Ihr Geschäft „Hair Rein“ hat im hinteren Bereich ein Séparée. So nennt die 40-Jährige den Raum, in den sie ihre besonderen Kunden hineinbittet. Hier herrscht eine andere Stimmung als vorn im Salon; es ist privater, ruhiger. Kunden, die hier Platz nehmen, kommen, weil sie ihr Haar verloren haben oder unter starkem Haarausfall leiden. Meist sind es Frauen, die damit schwer umgehen können – sind Haare doch für sie mehr als ein Kopfschmuck. Es macht sie aus, macht sie schön, bedeutet Normalität. Sie haben ihre Haare durch eine Chemotherapie, Operation, Stoffwechselerkrankung oder ohne nachvollziehbaren Grund verloren.
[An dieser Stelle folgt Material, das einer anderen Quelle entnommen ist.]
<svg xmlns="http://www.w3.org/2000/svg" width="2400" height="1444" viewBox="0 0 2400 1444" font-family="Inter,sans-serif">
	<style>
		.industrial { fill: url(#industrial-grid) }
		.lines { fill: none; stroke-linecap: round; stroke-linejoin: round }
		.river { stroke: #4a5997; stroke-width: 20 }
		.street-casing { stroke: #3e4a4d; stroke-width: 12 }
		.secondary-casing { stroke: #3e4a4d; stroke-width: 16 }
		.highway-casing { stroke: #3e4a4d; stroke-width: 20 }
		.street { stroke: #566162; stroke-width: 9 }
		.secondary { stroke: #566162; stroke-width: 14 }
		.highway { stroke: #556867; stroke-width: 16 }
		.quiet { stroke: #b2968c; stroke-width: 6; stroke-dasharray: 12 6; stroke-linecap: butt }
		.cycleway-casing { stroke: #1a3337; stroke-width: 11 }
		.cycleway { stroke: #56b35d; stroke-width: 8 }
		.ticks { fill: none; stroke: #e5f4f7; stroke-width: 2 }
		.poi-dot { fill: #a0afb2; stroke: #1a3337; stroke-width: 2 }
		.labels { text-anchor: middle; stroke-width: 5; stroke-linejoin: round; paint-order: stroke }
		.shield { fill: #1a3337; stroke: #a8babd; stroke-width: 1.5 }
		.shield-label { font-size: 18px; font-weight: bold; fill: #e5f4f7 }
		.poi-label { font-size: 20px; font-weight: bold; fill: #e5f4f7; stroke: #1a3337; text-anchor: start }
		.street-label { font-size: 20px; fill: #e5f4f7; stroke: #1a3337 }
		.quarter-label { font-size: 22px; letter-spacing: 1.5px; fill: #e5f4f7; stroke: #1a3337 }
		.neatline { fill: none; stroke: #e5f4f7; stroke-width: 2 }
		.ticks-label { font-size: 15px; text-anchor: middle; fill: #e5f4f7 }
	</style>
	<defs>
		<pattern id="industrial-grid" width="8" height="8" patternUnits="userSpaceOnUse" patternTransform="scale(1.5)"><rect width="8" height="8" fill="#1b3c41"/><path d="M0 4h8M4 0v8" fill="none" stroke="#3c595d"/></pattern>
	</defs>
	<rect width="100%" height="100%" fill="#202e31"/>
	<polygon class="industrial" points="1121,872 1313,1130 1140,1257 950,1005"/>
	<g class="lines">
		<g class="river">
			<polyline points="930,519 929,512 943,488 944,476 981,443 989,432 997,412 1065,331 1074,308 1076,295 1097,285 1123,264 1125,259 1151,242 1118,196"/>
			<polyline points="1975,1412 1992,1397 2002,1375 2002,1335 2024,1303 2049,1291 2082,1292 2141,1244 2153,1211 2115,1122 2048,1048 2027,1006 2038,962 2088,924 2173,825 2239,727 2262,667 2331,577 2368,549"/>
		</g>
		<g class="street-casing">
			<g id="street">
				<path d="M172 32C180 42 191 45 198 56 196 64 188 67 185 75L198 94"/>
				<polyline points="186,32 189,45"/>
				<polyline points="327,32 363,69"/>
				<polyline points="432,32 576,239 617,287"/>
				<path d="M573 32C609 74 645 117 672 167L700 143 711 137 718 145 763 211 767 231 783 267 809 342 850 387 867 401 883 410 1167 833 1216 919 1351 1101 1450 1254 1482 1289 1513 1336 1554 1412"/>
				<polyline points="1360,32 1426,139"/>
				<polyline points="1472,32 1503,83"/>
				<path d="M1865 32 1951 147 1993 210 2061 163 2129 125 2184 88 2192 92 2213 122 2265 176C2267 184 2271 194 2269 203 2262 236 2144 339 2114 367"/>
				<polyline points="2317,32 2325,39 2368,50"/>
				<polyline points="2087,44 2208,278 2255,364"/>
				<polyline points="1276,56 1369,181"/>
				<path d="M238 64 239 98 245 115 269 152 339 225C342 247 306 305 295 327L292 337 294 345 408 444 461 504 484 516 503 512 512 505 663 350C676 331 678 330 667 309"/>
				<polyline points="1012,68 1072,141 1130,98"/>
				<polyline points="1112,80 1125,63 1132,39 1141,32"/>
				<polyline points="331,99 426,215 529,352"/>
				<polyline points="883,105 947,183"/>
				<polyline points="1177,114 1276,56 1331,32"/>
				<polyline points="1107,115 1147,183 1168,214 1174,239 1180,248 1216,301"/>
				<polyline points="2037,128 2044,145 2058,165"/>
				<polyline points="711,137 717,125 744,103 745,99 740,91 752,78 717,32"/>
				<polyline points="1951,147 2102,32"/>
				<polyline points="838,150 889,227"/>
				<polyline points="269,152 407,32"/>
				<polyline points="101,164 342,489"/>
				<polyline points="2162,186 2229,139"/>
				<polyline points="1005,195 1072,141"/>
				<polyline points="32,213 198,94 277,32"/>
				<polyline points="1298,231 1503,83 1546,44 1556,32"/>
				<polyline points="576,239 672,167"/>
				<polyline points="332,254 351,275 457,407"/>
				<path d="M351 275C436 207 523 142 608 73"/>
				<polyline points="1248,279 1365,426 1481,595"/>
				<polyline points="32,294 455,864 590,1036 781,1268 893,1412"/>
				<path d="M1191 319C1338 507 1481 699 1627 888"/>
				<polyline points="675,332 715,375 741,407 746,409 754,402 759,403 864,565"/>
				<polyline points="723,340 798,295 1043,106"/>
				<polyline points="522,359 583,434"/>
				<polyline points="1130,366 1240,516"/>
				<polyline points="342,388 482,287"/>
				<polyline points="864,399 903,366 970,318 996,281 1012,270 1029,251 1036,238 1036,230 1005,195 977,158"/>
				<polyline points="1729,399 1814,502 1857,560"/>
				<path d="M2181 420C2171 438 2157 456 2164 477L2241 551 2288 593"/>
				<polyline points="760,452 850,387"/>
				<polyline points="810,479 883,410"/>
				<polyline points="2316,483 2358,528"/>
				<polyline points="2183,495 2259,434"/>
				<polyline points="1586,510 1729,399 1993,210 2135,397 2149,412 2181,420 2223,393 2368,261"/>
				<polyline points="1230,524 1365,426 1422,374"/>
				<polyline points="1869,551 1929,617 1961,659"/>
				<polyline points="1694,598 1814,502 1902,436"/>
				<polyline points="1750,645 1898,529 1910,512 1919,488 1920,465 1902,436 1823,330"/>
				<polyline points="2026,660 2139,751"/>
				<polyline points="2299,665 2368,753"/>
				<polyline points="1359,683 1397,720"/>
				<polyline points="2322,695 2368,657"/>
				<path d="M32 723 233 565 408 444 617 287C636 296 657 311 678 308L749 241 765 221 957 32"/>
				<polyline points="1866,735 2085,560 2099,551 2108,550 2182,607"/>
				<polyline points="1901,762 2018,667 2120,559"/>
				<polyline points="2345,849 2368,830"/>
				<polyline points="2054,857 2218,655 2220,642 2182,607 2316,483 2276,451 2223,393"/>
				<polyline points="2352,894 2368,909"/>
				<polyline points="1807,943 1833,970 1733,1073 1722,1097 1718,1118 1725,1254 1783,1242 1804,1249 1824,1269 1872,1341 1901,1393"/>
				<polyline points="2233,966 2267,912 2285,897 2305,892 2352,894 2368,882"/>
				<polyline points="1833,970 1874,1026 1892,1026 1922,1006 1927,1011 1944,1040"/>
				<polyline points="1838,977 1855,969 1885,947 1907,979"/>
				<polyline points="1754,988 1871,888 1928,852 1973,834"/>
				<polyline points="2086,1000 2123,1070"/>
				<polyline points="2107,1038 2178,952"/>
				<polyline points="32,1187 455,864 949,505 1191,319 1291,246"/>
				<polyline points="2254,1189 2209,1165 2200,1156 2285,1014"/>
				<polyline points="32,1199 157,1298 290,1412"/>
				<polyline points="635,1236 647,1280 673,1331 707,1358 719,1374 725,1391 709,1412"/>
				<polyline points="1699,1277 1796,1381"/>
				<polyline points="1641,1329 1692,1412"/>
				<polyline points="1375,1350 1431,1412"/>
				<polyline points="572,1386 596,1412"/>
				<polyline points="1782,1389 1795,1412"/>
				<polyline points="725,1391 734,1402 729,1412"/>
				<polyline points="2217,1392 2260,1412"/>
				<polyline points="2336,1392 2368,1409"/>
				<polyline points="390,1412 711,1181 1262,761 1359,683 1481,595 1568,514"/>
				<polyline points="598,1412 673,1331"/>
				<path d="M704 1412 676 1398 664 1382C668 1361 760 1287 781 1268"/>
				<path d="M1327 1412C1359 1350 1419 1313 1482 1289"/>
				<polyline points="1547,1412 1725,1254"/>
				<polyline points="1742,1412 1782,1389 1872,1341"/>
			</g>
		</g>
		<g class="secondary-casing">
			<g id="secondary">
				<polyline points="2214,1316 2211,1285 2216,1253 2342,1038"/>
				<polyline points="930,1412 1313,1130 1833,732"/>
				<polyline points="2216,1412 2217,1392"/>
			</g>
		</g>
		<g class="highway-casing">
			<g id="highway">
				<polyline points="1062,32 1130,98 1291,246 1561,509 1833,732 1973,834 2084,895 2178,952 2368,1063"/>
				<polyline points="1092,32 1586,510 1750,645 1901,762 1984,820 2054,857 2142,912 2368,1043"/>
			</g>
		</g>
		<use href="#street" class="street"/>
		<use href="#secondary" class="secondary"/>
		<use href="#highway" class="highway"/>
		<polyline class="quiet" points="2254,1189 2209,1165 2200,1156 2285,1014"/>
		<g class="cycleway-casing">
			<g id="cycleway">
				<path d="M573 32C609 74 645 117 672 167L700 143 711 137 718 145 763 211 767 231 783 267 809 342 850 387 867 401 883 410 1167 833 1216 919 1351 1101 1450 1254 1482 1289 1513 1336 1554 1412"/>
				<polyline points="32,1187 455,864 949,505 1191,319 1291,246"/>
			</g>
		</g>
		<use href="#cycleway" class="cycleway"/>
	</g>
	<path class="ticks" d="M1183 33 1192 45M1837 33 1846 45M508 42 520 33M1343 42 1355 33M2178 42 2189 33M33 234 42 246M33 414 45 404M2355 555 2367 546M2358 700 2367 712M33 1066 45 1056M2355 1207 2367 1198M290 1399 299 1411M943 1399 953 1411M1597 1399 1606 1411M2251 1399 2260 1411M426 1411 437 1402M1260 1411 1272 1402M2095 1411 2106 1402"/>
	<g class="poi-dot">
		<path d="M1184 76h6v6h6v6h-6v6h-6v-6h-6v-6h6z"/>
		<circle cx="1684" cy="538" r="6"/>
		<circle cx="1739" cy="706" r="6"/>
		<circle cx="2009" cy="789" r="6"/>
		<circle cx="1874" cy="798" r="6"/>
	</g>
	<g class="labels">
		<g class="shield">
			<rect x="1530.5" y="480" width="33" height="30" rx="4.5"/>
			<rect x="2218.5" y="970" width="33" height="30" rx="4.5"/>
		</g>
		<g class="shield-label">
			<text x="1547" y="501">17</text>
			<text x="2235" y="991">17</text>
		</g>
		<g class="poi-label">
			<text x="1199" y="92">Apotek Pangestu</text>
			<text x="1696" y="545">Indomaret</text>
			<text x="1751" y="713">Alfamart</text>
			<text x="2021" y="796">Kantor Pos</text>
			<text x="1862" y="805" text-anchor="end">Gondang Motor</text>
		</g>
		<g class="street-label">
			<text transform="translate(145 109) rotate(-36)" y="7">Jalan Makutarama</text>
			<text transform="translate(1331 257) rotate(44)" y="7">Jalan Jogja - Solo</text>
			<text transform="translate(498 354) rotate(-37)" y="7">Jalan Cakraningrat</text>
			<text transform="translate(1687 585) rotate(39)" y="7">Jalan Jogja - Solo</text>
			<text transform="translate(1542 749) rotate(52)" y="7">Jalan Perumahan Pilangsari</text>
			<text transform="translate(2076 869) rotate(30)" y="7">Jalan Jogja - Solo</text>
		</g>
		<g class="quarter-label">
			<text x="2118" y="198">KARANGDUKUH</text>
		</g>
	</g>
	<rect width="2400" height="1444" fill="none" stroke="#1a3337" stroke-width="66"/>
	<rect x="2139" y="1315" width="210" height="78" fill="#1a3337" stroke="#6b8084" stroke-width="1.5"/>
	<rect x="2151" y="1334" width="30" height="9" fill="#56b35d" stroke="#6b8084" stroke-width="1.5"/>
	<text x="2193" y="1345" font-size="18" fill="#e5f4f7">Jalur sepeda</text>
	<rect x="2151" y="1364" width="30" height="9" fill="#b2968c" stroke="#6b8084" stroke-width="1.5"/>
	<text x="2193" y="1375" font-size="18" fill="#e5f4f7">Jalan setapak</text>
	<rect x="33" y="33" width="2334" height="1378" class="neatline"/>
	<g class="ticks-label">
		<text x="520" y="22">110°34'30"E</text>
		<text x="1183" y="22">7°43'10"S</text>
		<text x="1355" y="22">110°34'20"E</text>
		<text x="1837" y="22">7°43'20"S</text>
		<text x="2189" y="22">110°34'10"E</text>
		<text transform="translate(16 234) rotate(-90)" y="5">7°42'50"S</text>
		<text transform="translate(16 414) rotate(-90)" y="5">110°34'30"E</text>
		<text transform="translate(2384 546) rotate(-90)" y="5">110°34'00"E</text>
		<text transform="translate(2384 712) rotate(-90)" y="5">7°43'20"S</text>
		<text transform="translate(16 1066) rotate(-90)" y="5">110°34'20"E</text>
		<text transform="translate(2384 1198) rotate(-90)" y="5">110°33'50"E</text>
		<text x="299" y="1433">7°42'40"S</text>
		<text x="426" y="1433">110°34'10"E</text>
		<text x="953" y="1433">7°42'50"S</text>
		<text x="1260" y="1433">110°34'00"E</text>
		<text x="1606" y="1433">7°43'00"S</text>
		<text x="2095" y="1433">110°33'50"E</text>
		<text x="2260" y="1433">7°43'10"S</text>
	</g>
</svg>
Heike Kohlos gibt ihnen wie viele andere Zweithaarspezialistin mit Perücken, Haarteilen oder Extensions ihr Selbstwertgefühl und somit ihre Lebensqualität zurück. Ihre Ware ist in verschiedenen Farben und Längen aus echtem Haar geknüpft oder aus künstlichem. Je nachdem, wie sich die Kunden nach der Beratung entscheiden.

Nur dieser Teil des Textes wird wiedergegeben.